On évite tout contact physique avec le médecin (donner sa carte, la reprendre, c’est pratique en cas d’épidémie). Il y aura aussi des fonctionnalités supplémentaires, par exemple chacun pourra consulter tous ses reçus médicaux dans l’application. À terme, elle pourra même être prêtée virtuellement, si par exemple les grands-parents doivent emmener leur petit-enfant chez le médecin mais que la carte vitale est restée chez les parents.

Vers la fin du portefeuille?

Qu'arrive-t-il si un utilisateur perd son smartphone? Pas de panique car normalement il y aura un système de double authentification, avec mot de passe et envoi d’un sms. Même en cas de vol, ça limite les risques: il suffira de retélécharger l’application sur son nouveau smartphone. De plus, aucune donnée de santé ne sera stockée.

Ce qui est en train d’arriver, c’est la fin du portefeuille. Paiement par smartphone, carte vitale numérique et bientôt e-carte d’identité, notamment avec l’application "France Identité". Cette dernière est déjà disponible en version test pour 5.000 personnes. À terme elle servira à prouver son identité et s’authentifier dans de nombreuses situations.

Cela pourra être le cas pour des démarches en ligne d’abord: faire une procuration, ouvrir un compte en banque, préparer une hospitalisation, ou même déclarer ses impôts. Il suffira d’ouvrir l’application, qui sera une version numérique de la carte papier, et d’entrer un code. Comme quand on déverrouille son smartphone, on sera automatiquement identifié.
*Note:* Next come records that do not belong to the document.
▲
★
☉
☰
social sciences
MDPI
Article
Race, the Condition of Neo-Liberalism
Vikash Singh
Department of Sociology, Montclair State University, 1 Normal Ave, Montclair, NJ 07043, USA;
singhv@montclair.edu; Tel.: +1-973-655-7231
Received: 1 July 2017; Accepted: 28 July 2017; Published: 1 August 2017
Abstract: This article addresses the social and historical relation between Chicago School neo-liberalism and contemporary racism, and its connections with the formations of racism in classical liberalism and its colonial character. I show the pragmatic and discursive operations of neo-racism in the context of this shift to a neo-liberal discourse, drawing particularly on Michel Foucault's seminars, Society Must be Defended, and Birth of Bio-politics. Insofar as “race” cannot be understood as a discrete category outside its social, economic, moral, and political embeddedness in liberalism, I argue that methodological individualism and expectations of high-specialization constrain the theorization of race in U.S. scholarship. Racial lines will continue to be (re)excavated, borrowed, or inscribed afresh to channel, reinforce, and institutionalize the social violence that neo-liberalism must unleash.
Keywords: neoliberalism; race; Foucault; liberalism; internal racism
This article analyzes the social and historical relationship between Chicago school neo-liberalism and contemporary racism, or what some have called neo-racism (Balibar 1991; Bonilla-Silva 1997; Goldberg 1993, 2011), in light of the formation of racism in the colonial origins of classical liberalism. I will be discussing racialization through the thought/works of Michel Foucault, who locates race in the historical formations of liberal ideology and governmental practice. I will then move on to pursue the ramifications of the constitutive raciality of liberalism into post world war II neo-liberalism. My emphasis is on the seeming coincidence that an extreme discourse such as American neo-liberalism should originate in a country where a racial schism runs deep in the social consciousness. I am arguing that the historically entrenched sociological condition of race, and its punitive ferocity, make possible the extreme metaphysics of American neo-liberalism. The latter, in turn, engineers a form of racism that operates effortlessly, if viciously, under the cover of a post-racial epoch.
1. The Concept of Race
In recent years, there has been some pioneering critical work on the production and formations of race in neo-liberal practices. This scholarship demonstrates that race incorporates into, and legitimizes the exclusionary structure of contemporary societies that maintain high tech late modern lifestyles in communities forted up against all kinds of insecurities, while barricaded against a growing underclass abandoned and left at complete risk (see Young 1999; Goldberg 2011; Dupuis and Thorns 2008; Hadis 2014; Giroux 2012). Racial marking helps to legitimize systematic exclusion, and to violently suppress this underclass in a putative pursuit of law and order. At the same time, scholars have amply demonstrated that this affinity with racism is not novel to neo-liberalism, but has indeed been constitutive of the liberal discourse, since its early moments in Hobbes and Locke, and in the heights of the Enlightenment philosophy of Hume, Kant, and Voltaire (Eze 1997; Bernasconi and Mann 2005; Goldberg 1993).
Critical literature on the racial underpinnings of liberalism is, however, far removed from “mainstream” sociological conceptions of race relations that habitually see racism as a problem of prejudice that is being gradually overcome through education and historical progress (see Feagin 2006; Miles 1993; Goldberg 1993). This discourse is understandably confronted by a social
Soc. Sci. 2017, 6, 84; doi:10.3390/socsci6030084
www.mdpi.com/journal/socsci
Il sera aussi possible d'envoyer un justificatif d’identité à usage unique, par exemple pour louer un appartement ou pour ouvrir un compte en banque. Ça évite de devoir scanner sa carte papier, d’avoir des scans qui se baladent dans la nature, même sur l'ordinateur ou dans les mails.

Validé par la Commission nationale de l'informatique et des libertés

Y a-t-il une menace pour le respect de la vie privée? Pour certains dès qu'il est question d’identité électronique, ils pensent que c'est un pas de plus vers la société de surveillance généralisée et le traçage de la population.
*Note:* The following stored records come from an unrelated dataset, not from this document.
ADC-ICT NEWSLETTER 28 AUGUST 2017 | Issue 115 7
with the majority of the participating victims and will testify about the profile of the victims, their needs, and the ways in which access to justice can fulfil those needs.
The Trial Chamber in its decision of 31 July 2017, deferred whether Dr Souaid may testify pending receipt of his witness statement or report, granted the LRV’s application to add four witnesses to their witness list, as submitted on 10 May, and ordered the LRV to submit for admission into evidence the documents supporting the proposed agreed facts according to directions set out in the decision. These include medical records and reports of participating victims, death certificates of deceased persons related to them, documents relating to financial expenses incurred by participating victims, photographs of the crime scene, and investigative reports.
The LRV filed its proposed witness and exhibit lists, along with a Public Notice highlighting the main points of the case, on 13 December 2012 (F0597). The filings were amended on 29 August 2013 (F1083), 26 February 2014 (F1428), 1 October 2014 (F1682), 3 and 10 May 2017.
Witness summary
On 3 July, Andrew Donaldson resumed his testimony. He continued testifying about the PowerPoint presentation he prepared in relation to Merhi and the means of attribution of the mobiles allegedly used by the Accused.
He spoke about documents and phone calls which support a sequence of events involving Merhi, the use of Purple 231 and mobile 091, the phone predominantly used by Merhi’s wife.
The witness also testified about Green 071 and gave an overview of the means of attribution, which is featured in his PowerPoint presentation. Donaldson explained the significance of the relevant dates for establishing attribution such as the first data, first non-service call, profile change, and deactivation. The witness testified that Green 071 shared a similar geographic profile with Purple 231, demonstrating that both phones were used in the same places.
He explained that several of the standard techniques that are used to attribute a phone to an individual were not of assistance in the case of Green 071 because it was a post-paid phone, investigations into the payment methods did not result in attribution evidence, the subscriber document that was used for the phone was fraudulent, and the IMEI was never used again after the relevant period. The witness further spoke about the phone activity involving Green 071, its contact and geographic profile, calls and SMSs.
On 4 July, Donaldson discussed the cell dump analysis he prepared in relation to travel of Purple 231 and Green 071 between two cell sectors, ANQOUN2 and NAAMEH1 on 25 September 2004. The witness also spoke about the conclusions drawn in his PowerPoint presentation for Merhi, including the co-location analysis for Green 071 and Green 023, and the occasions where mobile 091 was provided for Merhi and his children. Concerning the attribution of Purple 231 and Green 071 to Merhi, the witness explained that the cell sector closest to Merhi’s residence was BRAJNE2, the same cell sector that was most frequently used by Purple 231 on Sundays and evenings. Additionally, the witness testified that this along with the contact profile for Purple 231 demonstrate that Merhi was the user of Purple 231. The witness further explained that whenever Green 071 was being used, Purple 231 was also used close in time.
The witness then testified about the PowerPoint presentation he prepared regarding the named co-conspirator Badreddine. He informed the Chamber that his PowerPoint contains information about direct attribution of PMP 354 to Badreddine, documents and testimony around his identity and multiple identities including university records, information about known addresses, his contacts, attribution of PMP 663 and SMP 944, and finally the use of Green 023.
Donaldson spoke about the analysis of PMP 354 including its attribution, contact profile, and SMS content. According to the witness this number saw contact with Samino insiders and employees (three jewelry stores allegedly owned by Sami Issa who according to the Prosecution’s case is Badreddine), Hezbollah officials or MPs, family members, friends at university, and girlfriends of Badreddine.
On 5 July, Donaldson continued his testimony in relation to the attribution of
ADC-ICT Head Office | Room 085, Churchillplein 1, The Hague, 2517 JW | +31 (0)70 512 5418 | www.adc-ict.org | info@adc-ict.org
D’abord, toutes ces cartes numériques ne seront pas obligatoires, en tout cas ça n’est pas prévu pour le moment. Ensuite, toutes les données seront stockées dans la carte physique et dans le téléphone. Aucune ne sera stockée sur un serveur lié à l’application. La Cnil (Commission nationale de l'informatique et des libertés), plutôt tatillonne en général, a validé le projet. Concernant la carte vitale, dans la version initiale de l’application, il n’y aura même pas de données biométriques pour déverrouiller l’application (empreintes digitales ou reconnaissance faciale), ce qui serait pourtant très pratique pour éviter les fraudes et l’usurpation d’identité.